Amoreiras-Gare- Alentejo

Nous allons chez Reineke, une hollandaise installée au milieu des plantations de chênes liège et d'oliviers depuis près de vingt ans. Elle nous a envoyé des indications très précises en anglais, il fait déjà nuit. A la sortie du village, nous empruntons un chemin de terre. Et on roule, pour se repérer, il faut compter les maisons disséminées, tourner à gauche à la deuxième maison. Dans la nuit sans lampadaires, on ne sait si une bâtisse est une maison ou un hangar ou un corps de ferme à l'abandon. Nous roulons. C'est là. Tourne. Nous roulons. Cela ne correspond plus, peut-être que ce n'était pas la bonne maison ou bien pas le bon chemin au départ. On continue sur la piste, nids de poule, terre et poussière, champ d'oliviers à perte de vue. Espace désert et infini. Nous nous perdons. Les voies du train, c'était dans les indications, non? Non, c'est pas là. Essaye par là. Nous tournons pendant des heures avant de téléphoner à Reineke. Nous n'étions pas sur le bon chemin. Il fallait prendre la piste à l'entrée du village.

Reineke nous accueille sur sa terre, my land comme elle dit. Voilà 17 ans, Reineke, quitte son emploi et part voyager au Portugal avec son compagnon et leurs deux enfants. Besoin, envie de changer de vie. Ils tombent amoureux de cette maison au coeur des plantations de chênes lièges et d'oliviers. Ils n'ont pas assez d'argent pour l'acheter, ils négocient, ils apprennent à connaître la propriétaire qui finit par accepter leur offre. Voilà une nouvelle vie qui commence. Un voyage qui devient une installation.

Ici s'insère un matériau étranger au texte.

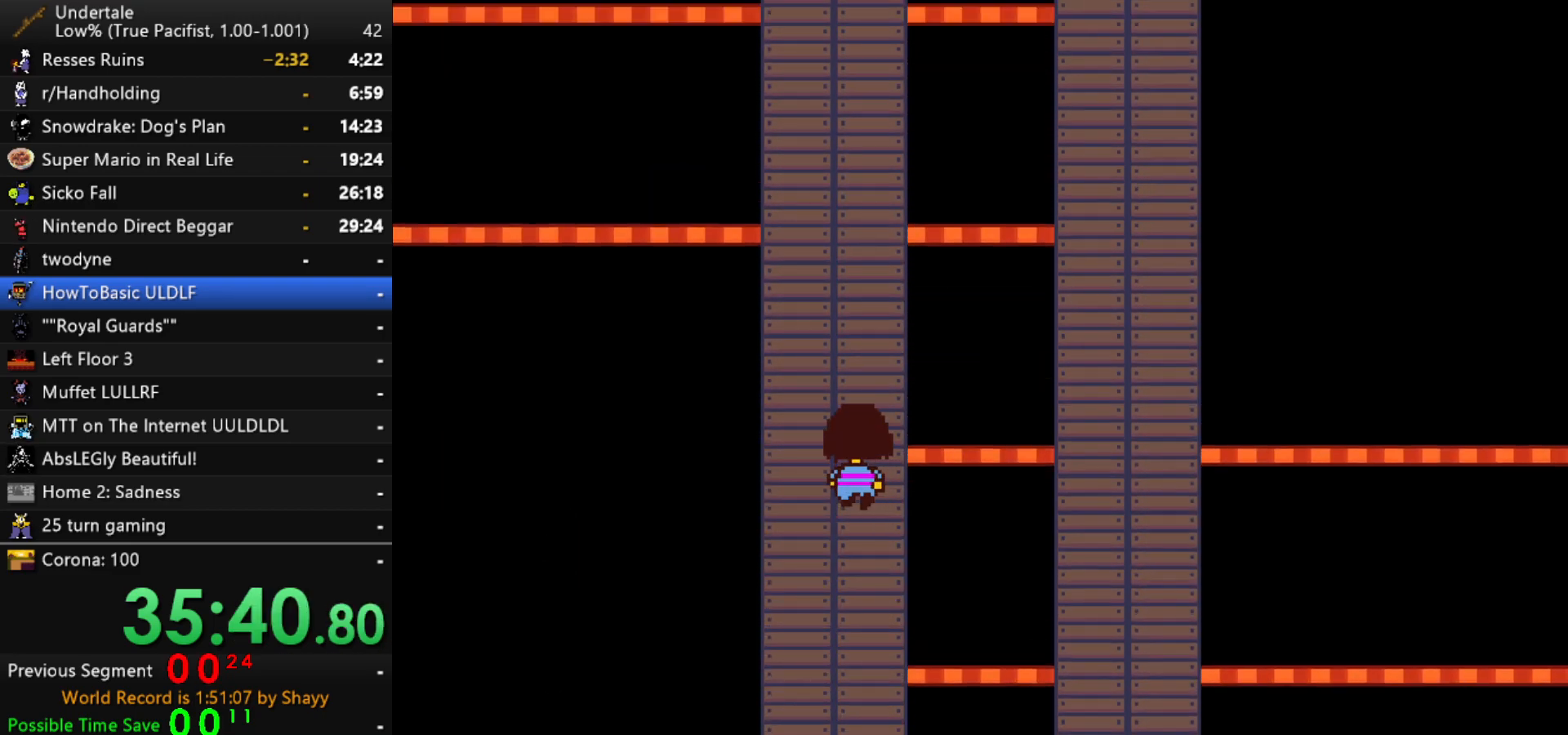
{"keys": ["up"], "events": []}
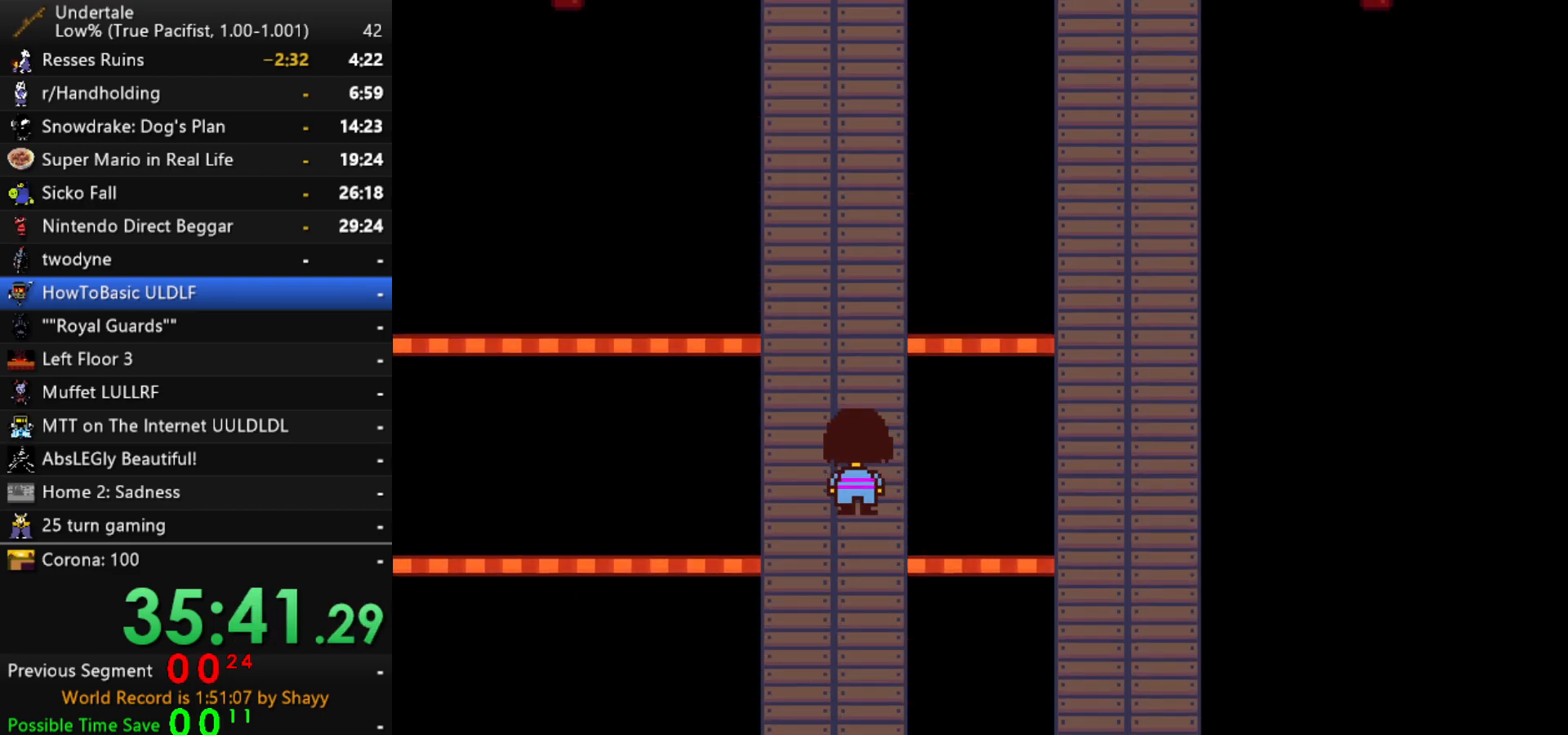
{"keys": ["up"], "events": []}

La rencontre avec Reineke tombe à pic. Chris et moi-même, nous nous questionnons sur la possibilité de s'installer ici. Nous sommes énivrés par le paysage et les pasteis de nata. Au village, tout le monde devine très vite que nous logeons chez Reineke. Il n y a guère de touristes par ici. Reineke a recréé un monde à elle, entourée par la végétation luxuriante, ses enfants et des amis hollandais...et les voyageurs de passage comme nous. Je sens en parlant avec elle quelque chose que j'avais déjà perçu dans les Cévennes. A quel point les arbres, le relief, les formes et les couleurs dessinent les paysages où nous nous sentons chez nous. Il suffit d'une lumière particulière pour que les couleurs changent ici. J'y retrouve le ciel changeant de la mer du Nord. Le chêne liège perché sur sa colline me rappelle un tableau de ma grand-mère. L'odeur des eucalyptus me baigne dans une rivière fraîche et énergisante qui me fait bondir comme un animal joyeux sur les chemins. Je suis reconnectée avec mes sens.

Reineke nous dit qu'elle n'ait pas retournée au Pays-Bas depuis plus de 10 ans. Sa famille et amis viennent la voir. Les liens ont changé, les moments ensemble durent plus longtemps et se déroulent à l'écart des obligations quotidiennes de chacun. D'où vient la qualité des liens? de la proximité, de la fréquence, du contenu? Elle nous parle de liens plus forts quoique peu fréquents. Peut-être car elle s'est défait des liens existants par obligation, du besoin de combler son environnement par la présence des autres?

Elle nous pousse à l'audace, nous répétant chaque fois que l'on discute avec elle qu'il faut écouter son coeur.

Où est mon coeur? Où est ton coeur Chris? Il est là en nous. Alors peut-être que ce qui est important, ce n'est pas tant le lieu car nous emmenons notre coeur partout avec nous. Où est-ce que c'est "être chez soi"?